On October 4, the search for four fishermen moved into recovery mode, as they are no longer expect to be found alive.

“At this time, it is believed that all viable search options have been exhausted,” said an RCMP Oct. 3 media release. “With information to date, the probability of survival is low.”

On September 29, four men went out on a boat on Great Slave Lake, Northwest Territories. Daniel Courtoreille, 51, Michael Courtoreille, 50, and Jason Fulton, 40, from Faust and Stacy Linington, 59, from Hay River, NT, says an RCMP media. 

Linington is from Hay River, but lives seasonally in Slave Lake.

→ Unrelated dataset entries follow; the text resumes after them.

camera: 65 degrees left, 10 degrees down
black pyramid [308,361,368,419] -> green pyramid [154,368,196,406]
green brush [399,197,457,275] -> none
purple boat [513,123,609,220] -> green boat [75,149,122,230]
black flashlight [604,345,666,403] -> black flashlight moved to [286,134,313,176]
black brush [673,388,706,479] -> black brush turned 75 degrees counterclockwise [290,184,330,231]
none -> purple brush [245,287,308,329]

Great Slave Lake is 27,200 square kilometers with a maximum depth of 614 metres, says the Canadian Encyclopedia. It is the second largest lake completely in Canada, the fifth largest in North America, and tenth in the world. It is the deepest glacier fed lake in North America or Europe. 

Hay River is on the south shore of Great Slave Lake.

The fishermen were on their way from Hay River to Sulphur Point to check their fishing nets, say the RCMP release. They were expected back that evening, but didn’t return. 

The search started on September 30, said the media release. The next day the team discovered the boat partially submerged.

For four days, the RCMP, Canadian Coast Guard, and others conducted an extensive aerial and water-based search. 

A vast portion of the lake was search for the missing fishermen, but the focus is on the area between the south shoreline and Windy Bay, near where the submerged boat was found, said the Oct. 4 media release. A remote operated underwater vehicle (ROV) was used to inspect the submerged boat. 

“Fishing debris, believed to be from the identified vessel, were located in the open water in the area, however, there have been no sightings of the missing fishermen after four days of searching,” said an October 4 update from the RCMP. 

“It’s been a difficult week for friends and family of the missing four men,” says Sgt Brandon Humbke, Hay River Detachment NCO in an Oct. 4 media release. “They were well-known and respected fishermen. We are working hard to try to collect any information and evidence that could bring answers to their loved-ones as to what happened.”

“As some community and family members may decide to conduct a search for the missing fishermen on their own, RCMP want to remind community volunteers to use extreme caution and plan ahead if venturing out on the land or water as weather conditions can be hazardous and unpredictable,” said the Oct. 4 media release.